ECLI:NL:TPETPVE:2010:YD0069 Tuchtgerecht Productschap Pluimvee en Eieren Zoetermeer TPPE2810

ECLI: ECLI:NL:TPETPVE:2010:YD0069
Datum uitspraak: 28-06-2010
Datum publicatie: 28-06-2010
Zaaknummer(s): TPPE2810
Onderwerp: Hygiënevoorschriften
Beslissingen: Geldboete
Inhoudsindicatie: Uitslag Campylobacteronderzoek ontbreekt in administratie. Voor het overige een aantoonbaar zorgvuldige bedrijfsvoering. Geheel voorwaardelijke geldboete.

Zaaknummer :

TPPE 28/2010

Betrokkene:

[bedrijfsnaam]

[naam betrokkene]

[adres]

Datum:

28 juni 2010

Gang van zaken:

De zaak berust op een berechtingsrapport dat de Stichting Controlebureau voor Pluimvee, Eieren en Eiproducten (CPE) heeft opgemaakt onder nummer V09115, naar aanleiding van een op 12 november 2009 door een controleur van genoemde stichting gehouden inspectie op het bedrijf van betrokkene, dat geregistreerd is bij het Productschap Pluimvee en Eieren (PPE) onder nummer [KIP-nummer].
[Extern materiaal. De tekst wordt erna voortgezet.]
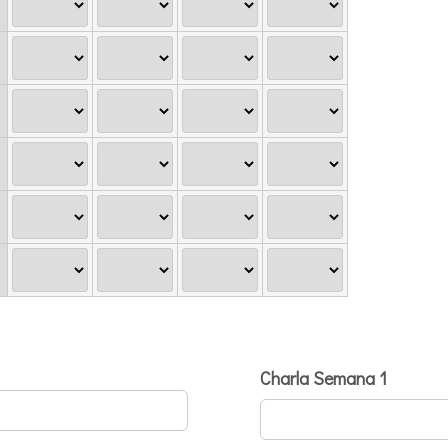
Charla Semana 1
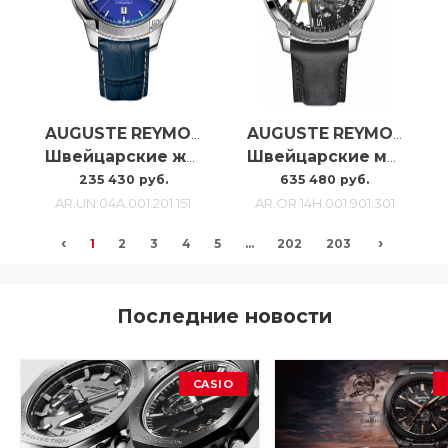
AUGUSTE REYMOND
AUGUSTE REYMOND
Швейцарские женские часы Auguste Reymond Unity AR.UN.04A.001.201.151
Швейцарские механические мужские часы Auguste Reymond Origin Unitas Skeleton AR.OR.14H.001.901.301
235 430 руб.
635 480 руб.
AR.UN.04A.001.201.151
AR.OR.14H.001.901.301
‹
›
1
2
3
4
5
...
202
203
Последние новости
CASIO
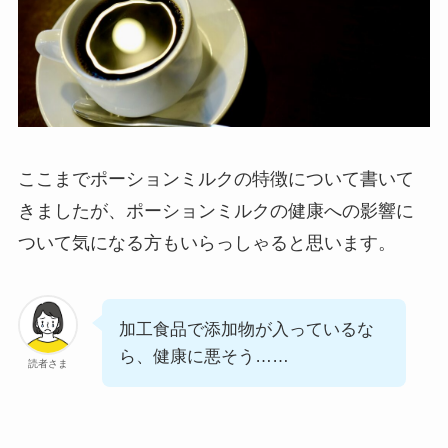
ここまでポーションミルクの特徴について書いて
きましたが、ポーションミルクの健康への影響に
ついて気になる方もいらっしゃると思います。
加工食品で添加物が入っているな
ら、健康に悪そう……
読者さま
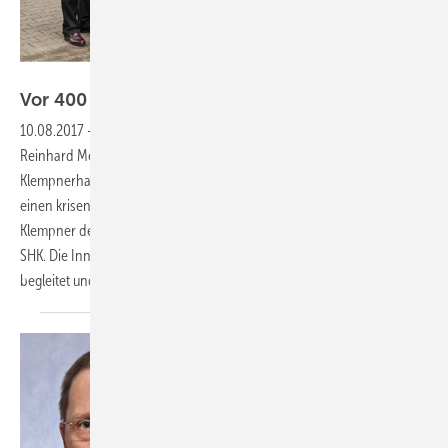
Innung SHK Berlin
Vor 400 Jahren hat alles
begonnen
10.08.2017
-
Gut aufgestellt in die Zukunft
Bereits 1974 besang
Reinhard Mey mit „Ich bin Klempner von Beruf“ das
Klempnerhandwerk. Und er kommt zu dem Schluss, dass es sich um
einen krisensicheren Beruf handelt. Im Laufe der Zeit wurde aus dem
Klempner der Installateur und schließlich der Anlagenmechaniker
SHK. Die Innung SHK Berlin hat diese Geschichte 400 Jahre lang
begleitet und nun Geburtstag gefeiert.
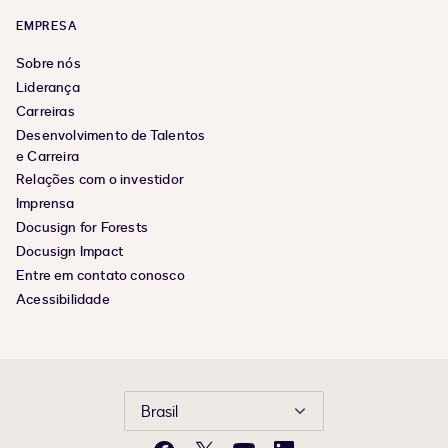
EMPRESA
Sobre nós
Liderança
Carreiras
Desenvolvimento de Talentos
e Carreira
Relações com o investidor
Imprensa
Docusign for Forests
Docusign Impact
Entre em contato conosco
Acessibilidade
Brasil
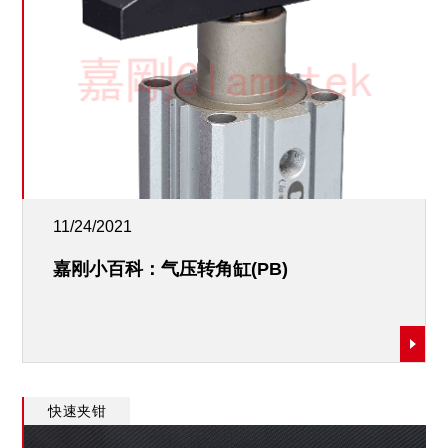
11/24/2021
嘉刚小百科：气压转角缸(PB)
快速夹钳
Bovengenoemd berechtingsrapport houdt in de constatering van de navolgende feiten door betrokkene begaan, zoals in de in deze zaak opgemaakte schriftelijke verklaring, als bedoeld in artikel 15 van de Wet tuchtrechtspraak bedrijfsorganisatie 2004, omschreven.

Het Tuchtgerecht heeft de zaak op 8 juni 2010 behandeld op zijn openbare terechtzitting, gehouden te Amersfoort.

Ter terechtzitting is verschenen de heer [naam betrokkene], geboren op [geboortedatum] te [geboorteplaats], wonende aan de [adres], maat van de maatschap (hierna: betrokkene).

Voorts zijn ter zitting verschenen mr. R.B.R. Henke, namens het PPE, en de heer H.J.G. Altena, namens het CPE.

Het Tuchtgerecht heeft op 28 juni 2010 uitspraak gedaan.

Verweten gedraging:

Niet kon worden aangetoond dat gedurende de periode oktober 2008 tot september 2009 steeds twee maal per twaalf maanden onderzoek is verricht bij de gehouden vleeskuikens naar de aanwezigheid van Campylobacter. In deze periode is slechts op 11 september 2009 bedoeld onderzoek verricht.

Verklaring van betrokkene:

Ter terechtzitting heeft betrokkene het volgende ter verweer aangevoerd:

·         Betrokkene is ervan overtuigd het onderzoek wel te hebben laten uitvoeren, maar kan alleen de uitslag niet vinden. Navraag bij Plukon, waar het Campylobacteronderzoek is uitgevoerd, heeft ook niks opgeleverd.

·         In november 2009 is weer een Campylobacteronderzoek uitgevoerd.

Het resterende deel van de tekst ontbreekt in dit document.